▶ _Task details_: Below this line is a set of entries; quote exactly the lines from the line that contains "bambini o la" to the line that contains "பள்ளங்களில் சேமிக்கப் படுகிறது.", both lines included.

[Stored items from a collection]
[Start of Attachment]

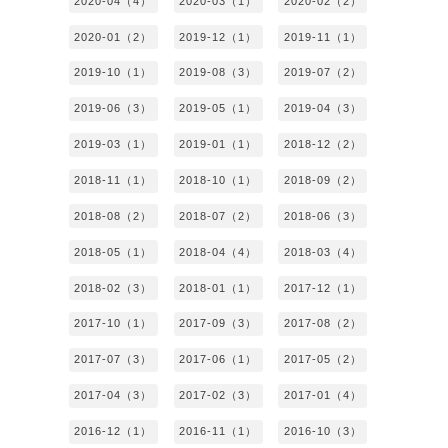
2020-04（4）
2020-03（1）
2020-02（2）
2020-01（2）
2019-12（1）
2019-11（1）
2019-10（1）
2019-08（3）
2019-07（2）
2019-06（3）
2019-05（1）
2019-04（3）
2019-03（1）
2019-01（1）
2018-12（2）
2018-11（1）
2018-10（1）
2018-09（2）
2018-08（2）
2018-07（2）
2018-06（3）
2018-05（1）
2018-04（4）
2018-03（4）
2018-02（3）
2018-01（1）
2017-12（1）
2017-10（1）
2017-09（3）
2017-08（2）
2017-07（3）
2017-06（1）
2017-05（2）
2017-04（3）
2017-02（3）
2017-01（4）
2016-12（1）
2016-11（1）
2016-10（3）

[End of Attachment]
[Start of Attachment]

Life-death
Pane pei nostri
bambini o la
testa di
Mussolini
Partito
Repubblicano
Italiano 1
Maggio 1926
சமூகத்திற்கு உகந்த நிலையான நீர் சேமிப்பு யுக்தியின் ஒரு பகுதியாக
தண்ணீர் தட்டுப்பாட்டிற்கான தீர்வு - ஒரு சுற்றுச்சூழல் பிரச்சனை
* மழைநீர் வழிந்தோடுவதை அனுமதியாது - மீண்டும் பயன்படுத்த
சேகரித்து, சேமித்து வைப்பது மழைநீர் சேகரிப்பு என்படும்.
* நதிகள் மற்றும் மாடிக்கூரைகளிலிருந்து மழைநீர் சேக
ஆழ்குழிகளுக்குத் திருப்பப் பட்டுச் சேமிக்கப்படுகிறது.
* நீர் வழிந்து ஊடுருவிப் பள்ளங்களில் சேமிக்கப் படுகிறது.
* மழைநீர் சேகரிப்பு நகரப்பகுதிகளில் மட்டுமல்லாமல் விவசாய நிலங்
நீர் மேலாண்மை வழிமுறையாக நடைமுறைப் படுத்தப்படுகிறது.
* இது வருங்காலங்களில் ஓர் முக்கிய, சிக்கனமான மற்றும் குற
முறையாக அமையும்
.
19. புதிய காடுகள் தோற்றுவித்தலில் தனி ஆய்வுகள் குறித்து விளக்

[End of Attachment]

▶ _Problem solution_:
bambini o la
testa di
Mussolini
Partito
Repubblicano
Italiano 1
Maggio 1926
சமூகத்திற்கு உகந்த நிலையான நீர் சேமிப்பு யுக்தியின் ஒரு பகுதியாக
தண்ணீர் தட்டுப்பாட்டிற்கான தீர்வு - ஒரு சுற்றுச்சூழல் பிரச்சனை
* மழைநீர் வழிந்தோடுவதை அனுமதியாது - மீண்டும் பயன்படுத்த
சேகரித்து, சேமித்து வைப்பது மழைநீர் சேகரிப்பு என்படும்.
* நதிகள் மற்றும் மாடிக்கூரைகளிலிருந்து மழைநீர் சேக
ஆழ்குழிகளுக்குத் திருப்பப் பட்டுச் சேமிக்கப்படுகிறது.
* நீர் வழிந்து ஊடுருவிப் பள்ளங்களில் சேமிக்கப் படுகிறது.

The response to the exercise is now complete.